======== Extract to read

With winter around the corner, many pet owners have taken precautions to keep their animals warm and healthy during conditions that can be brutal on their bodies.

Physically, a dog or cat’s most vulnerable areas for hypothermia are the ears, tails and paws, according to Dr. Doug Nesler, a veterinarian with Pyramid Animal Hospital.

“It’s all their peripheral areas,” he said. “It depends on the breed. If they get really cold in the snow, if some breeds play in the snow too much, their paws will start bleeding. … Your huskies and pit bulls, the heavier ones that play hard, can usually handle it. … Anything like huskies and golden retrievers can survive quite well out there.”

Shorthair breeds, however, may end up getting ice particles on certain areas because they lack the fur.

Simkins said dogs won’t die from the cold, but it can be painful.

================
======== Source data

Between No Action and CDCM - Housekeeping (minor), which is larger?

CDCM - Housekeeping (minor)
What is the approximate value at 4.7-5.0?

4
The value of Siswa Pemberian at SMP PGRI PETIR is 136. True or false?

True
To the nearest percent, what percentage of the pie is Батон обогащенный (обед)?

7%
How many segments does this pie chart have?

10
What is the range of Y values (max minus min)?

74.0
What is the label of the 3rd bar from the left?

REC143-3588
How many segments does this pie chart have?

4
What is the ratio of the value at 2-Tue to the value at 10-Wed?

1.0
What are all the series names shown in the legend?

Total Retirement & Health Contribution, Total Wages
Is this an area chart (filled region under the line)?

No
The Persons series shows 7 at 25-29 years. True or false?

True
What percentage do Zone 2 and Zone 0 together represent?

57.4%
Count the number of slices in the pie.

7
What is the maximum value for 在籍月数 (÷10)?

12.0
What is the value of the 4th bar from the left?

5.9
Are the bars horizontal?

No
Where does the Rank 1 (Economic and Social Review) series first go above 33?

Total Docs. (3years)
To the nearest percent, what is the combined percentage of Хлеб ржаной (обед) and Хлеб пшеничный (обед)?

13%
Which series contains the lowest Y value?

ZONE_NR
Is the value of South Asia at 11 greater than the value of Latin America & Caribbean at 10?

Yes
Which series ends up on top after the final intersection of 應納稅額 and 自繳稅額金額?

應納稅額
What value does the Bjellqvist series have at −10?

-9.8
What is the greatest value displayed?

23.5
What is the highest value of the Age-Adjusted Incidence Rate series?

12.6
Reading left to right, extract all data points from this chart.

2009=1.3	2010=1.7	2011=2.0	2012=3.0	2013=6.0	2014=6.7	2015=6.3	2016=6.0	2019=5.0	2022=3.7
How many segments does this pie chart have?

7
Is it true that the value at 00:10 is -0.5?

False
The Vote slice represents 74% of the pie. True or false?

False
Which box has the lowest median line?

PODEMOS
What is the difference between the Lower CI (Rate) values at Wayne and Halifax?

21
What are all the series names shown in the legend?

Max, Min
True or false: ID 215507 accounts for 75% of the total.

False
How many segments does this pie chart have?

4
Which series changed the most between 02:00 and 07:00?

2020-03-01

================

- [Directions]
Answer these questions from the text about pets in winter.
1. Which areas of a dog or cat are most vulnerable to hypothermia?
2. What can happen to the paws of some breeds that play in the snow too much?
3. Why may shorthair breeds end up with ice particles on certain areas?

- [Output]
1. The ears, tails and paws.
2. Their paws will start bleeding.
3. They lack the fur.